Rob Sheffield writes for Rolling Stone and has a few other books out that are pop culture and music driven. I remembered him as one of the talking heads for those I Love the 80’s and I Love the 90’s!! shows because I rarely (if ever) agreed with his taste in music and he reminded me of those guys who stand around the record store arguing about the most obscure bands on the planet. I can see him walking into the record store in Stephen Frears’ High Fidelity, going head to head with Rob, Dick and Barry, because that movie is pretty much a documentary on life in an independent record store. But I digress. What I am trying to say is that I’m not sure why I picked up this book in the first place.

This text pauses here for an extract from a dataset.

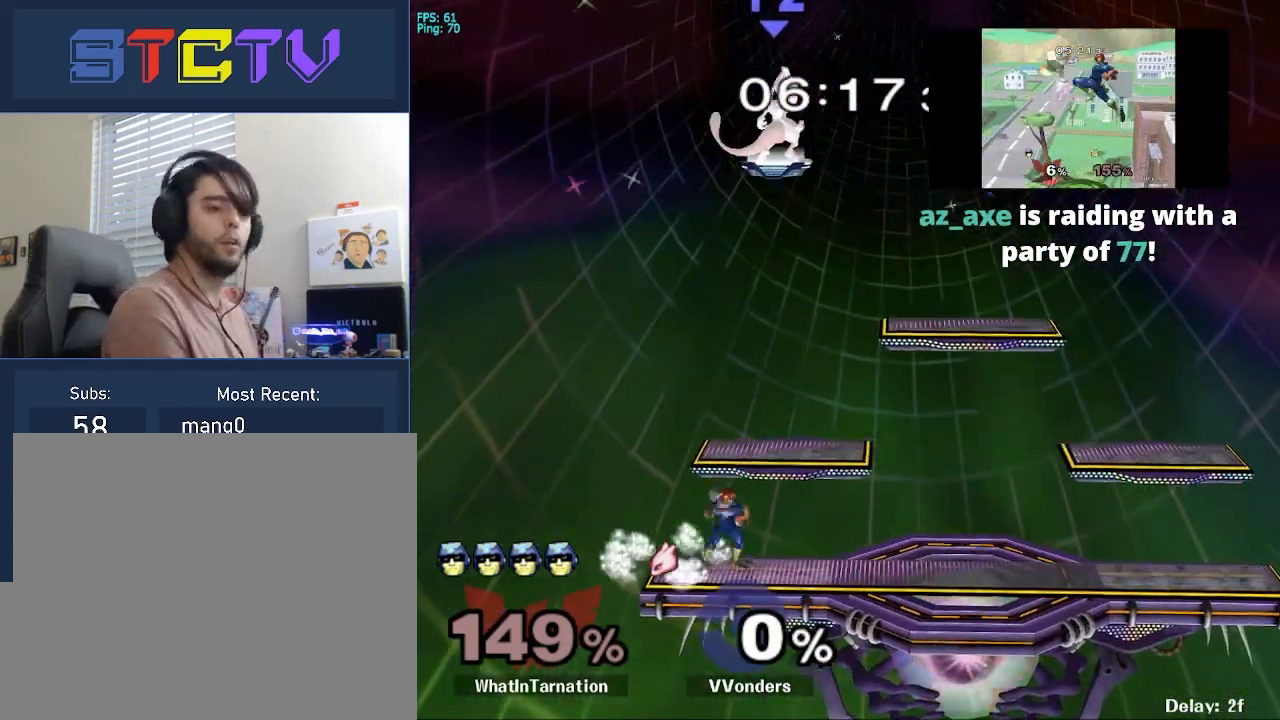
{"buttons": [], "left_stick": "right", "right_stick": "center", "events": [[33, "left_stick", "right"], [383, "Y", "down"], [400, "Y", "up"]]}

Rob is a music obsessed grad student in Charlottesville, working as a DJ at the college radio station when he meets the beautiful and vibrant Renee. Though he is a an introvert and consummate record geek who would rather stay at home with his music, he soon finds himself falling in love with her. Then he does what those of his ilk are compelled to do: he makes her a mix tape. I’m not bagging on the dude, because my husband and I were big mix tape makers back in the day. And we still have those cassettes, even though there have been times when we no longer had the equipment to play them.
I believe when you are making a mix, you’re making history. You ransack the vaults, you haul off all the junk you can carry, and you rewire all your ill-gotten loot into something new. You go through the as artist’s entire career, zero in on that one moment that makes you want to jump up and dance and smoke bats and bite the heads off drugs. And then you play that one moment over and over.
Each chapter begins with the track listing of a particular mix tape that illustrates life and relationship with Renee and it’s a pretty good jumping off point for his musings. Sure, there were some ramblings that I didn’t care about (the entire Jackie Kennedy chapter had me yawning) and the incessant pop culture references could tiptoe to the very edge of tiresome. What saves this book is the raw emotion of love and loss. Rob and Renee have only been together for five years when she stands up from her sewing machine and falls down dead, from what he later learns was a pulmonary embolism. Using the music that they shared and that he encounters once she is gone, he’s got to figure out how to be in a world without her, because love is a mix tape.